(Beginning of Records shown)
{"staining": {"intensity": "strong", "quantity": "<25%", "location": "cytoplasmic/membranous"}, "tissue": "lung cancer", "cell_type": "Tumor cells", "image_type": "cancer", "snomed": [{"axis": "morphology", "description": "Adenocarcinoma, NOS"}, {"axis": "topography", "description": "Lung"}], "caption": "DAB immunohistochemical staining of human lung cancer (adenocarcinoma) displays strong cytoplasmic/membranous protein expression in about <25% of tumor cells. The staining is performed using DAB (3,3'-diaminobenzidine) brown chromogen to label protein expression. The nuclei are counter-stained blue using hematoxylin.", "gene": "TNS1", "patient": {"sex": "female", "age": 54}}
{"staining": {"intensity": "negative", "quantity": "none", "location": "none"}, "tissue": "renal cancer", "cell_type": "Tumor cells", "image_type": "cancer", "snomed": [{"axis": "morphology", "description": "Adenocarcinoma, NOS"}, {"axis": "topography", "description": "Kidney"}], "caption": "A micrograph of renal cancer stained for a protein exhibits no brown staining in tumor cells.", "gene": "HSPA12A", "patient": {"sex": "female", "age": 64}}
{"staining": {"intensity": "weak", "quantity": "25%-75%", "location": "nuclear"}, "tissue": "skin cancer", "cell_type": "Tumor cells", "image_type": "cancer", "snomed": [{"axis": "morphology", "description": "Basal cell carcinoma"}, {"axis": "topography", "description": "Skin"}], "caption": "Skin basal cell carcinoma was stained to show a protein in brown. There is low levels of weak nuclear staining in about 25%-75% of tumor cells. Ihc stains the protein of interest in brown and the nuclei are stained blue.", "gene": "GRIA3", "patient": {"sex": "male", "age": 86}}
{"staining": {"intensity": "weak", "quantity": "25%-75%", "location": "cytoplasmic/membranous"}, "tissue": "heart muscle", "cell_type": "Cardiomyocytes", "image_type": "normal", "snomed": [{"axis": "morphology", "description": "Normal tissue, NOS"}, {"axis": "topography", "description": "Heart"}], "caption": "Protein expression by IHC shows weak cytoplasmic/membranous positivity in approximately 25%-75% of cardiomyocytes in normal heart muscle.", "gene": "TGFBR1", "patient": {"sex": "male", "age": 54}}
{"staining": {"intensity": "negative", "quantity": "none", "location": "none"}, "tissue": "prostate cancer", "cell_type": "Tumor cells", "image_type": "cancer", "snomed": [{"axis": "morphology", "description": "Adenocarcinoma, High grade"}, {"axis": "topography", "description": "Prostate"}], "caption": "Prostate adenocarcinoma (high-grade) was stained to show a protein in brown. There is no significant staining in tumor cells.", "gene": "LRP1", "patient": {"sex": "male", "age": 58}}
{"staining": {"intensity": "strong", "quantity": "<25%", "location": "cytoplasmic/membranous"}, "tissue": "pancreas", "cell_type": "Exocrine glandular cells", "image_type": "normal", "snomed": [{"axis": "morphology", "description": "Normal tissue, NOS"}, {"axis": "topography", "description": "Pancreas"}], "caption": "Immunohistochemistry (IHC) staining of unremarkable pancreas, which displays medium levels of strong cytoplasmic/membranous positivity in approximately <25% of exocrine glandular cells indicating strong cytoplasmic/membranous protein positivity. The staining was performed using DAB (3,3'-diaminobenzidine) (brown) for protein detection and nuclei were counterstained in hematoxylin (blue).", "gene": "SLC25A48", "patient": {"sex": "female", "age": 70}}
(End of Records shown)
What the task requires: How many of the lines in these entries hold "There"? Report only the count.

Solution to the exercise: 2